Tuesday, 2 November 2010

Trick or Trick...

So that's Halloween done for another year. One of the many new wave of holiday event days that has suddenly sprung up in the last 10 or so years. When I was a lad, all we did was watch Halloween I, II, III or IV and get scared by Jason. We never went trick or treating, it was such an American thing, that you only really saw on E.T. and other films from the old US of A. 

But as with everything that started over there, we've now inherited this totally pointless holiday. Don't get me wrong, it was lovely for the kids to dress up and have fun. I also really enjoyed carving a pumpkin and making a delicious pumpkin, sweet potato & leek soup. But the whole trick or treating malarky is rather amusing. 


Apart from the fact that it seems to be an unwritten law in the UK that you don't EVER knock on your neighbours door unless in a complete emergency, it's also rather strange to see how your neighbours live and why they lock and bolt their doors at 5:30pm on a Sunday afternoon. We're not exactly living in Beirut. 


But what I find most peculiar is as parents we are encouraging our children to take sweets off of and talk to strangers. Never forgetting what Charlie said, this is a VERY BAD THING. 







So our children toddle up to the front door, ring the bell and demand that stranger give them some confectionary, preferably the type with a lot of sugar that will make them fat. Is it me, or is this all a bit mad?

But the most annoying part, is the stroppy teenagers who ring our bell and demand some high quality sweets or indeed there will be a bad trick. So it's ok to feel threatened in our home because it's Halloween. No wonder so many of our neighbours kept their lights off and their doors locked shut. 

So why is it ok to encourage kids to eat sweets and chocolate on this day, and yet we spend pretty much every other day trying to control their intake? It's the madness of clever marketing is what it is. If Halloween consisted of children going round collecting fruit from strangers, it would never have got off the ground. Quite simply because there would have been no money in it. 


As a cynical old hack, it's not difficult to find all this commercialisation so distasteful. I went into my local Sainsbury's and found a whole isle of sweets and chocolates that only appear for Halloween. So it's now turned into Easter in the Autumn. All those Big Food companies are rubbing their hands with glee as we buy chocolate witch fingers and chocolate eyeballs. So just another example of how it's impossible to escape all this sugary madness. And we wonder why so many kids get fat and crave sweets. 
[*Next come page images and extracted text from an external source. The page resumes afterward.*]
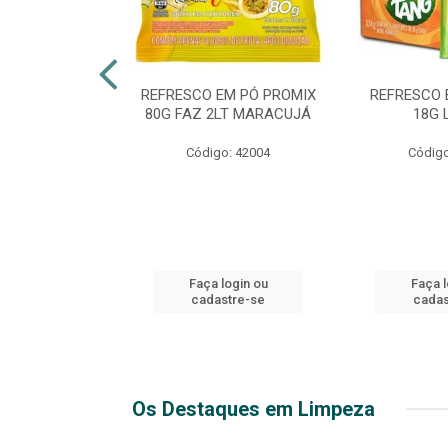
ICO EXTRA
REFRESCO EM PÓ PROMIX
REFRESCO 
 2LT PET
80G FAZ 2LT MARACUJÁ
18G 
o: 51271
Código: 42004
Código
login ou
Faça login ou
Faça l
stre-se
cadastre-se
cadas
Os Destaques em Limpeza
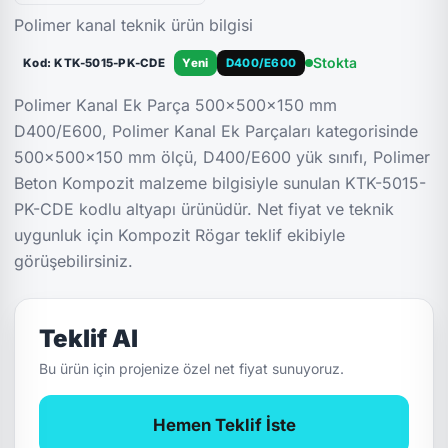
Polimer kanal teknik ürün bilgisi
Stokta
Kod: KTK-5015-PK-CDE
Yeni
D400/E600
Polimer Kanal Ek Parça 500x500x150 mm
D400/E600, Polimer Kanal Ek Parçaları kategorisinde
500x500x150 mm ölçü, D400/E600 yük sınıfı, Polimer
Beton Kompozit malzeme bilgisiyle sunulan KTK-5015-
PK-CDE kodlu altyapı ürünüdür. Net fiyat ve teknik
uygunluk için Kompozit Rögar teklif ekibiyle
görüşebilirsiniz.
Teklif Al
Bu ürün için projenize özel net fiyat sunuyoruz.
Hemen Teklif İste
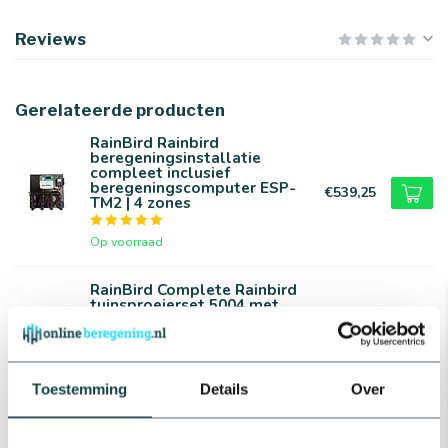
Reviews
Gerelateerde producten
RainBird Rainbird
beregeningsinstallatie
compleet inclusief
beregeningscomputer ESP-
€539,25
TM2 | 4 zones
Op voorraad
RainBird Complete Rainbird
tuinsproeierset 5004 met
tyleenslang | 6 pop-
€265,72
upsproeiers
Op voorraad
Toestemming
Details
Over
Kin Pumps Hydrofoorpomp
HRD 100/25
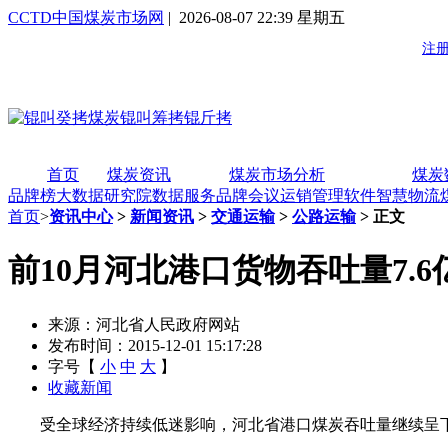
CCTD中国煤炭市场网
| 2026-08-07 22:39 星期五
首页
煤炭资讯
煤炭市场分析
煤炭
品牌榜
大数据研究院
数据服务
品牌会议
运销管理软件
智慧物流
首页
>
资讯中心
>
新闻资讯
>
交通运输
>
公路运输
> 正文
前10月河北港口货物吞吐量7.6
来源：河北省人民政府网站
发布时间：2015-12-01 15:17:28
字号【
小
中
大
】
收藏新闻
受全球经济持续低迷影响，河北省港口煤炭吞吐量继续呈下降趋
I had no problem grabbing loads of sweets when i was younger,  and I didn't need some extra pointless holiday to encourage me to eat more. The Halloween spirit was summed up for me, when I was in the queue to pay for my bag of carrots and apples (naitch) in front of me was what looked Augustus Gloop and his family from hell. Piled high in their trolley was the following:

- Monster Munch variety pack x12
- Kit Kat x24
- Mars/Snickers variety packs x 2
- Tizer
- Lucozade
- Coke (non diet)
- Variety of Mr Kipling caked goods
Stripey tops definitely make you look fatter. FACT.
...and  that was just what was on the top that I could see. The family consisted of a huge mother, equally huge father, boy probably around 9 who was as big as me and a girl who couldn't have been older than 4 sitting in a pushchair that was buckling under the weight as she sucked on a Yazoo 1/2 litre bottle of banana milkshake. Well it's got milk in, so it must be good for you!

And sadly this is probably the norm. I don't know if this was a special Halloween shop, or simply their need to top up their sugar fixes, but it made me feel ill just watching them fight over the bags. Seeing them was enough of a fright for me to last into the next Halloween and beyond thank you very much. 


So now we can look forward to Fireworks Night, where we can encourage our children to hold lit flames and watch things explode at a not very safe distance. Hurrah for mad Holiday's. I for one can't wait for Slapsday, where we get to slap random strangers who just annoy us.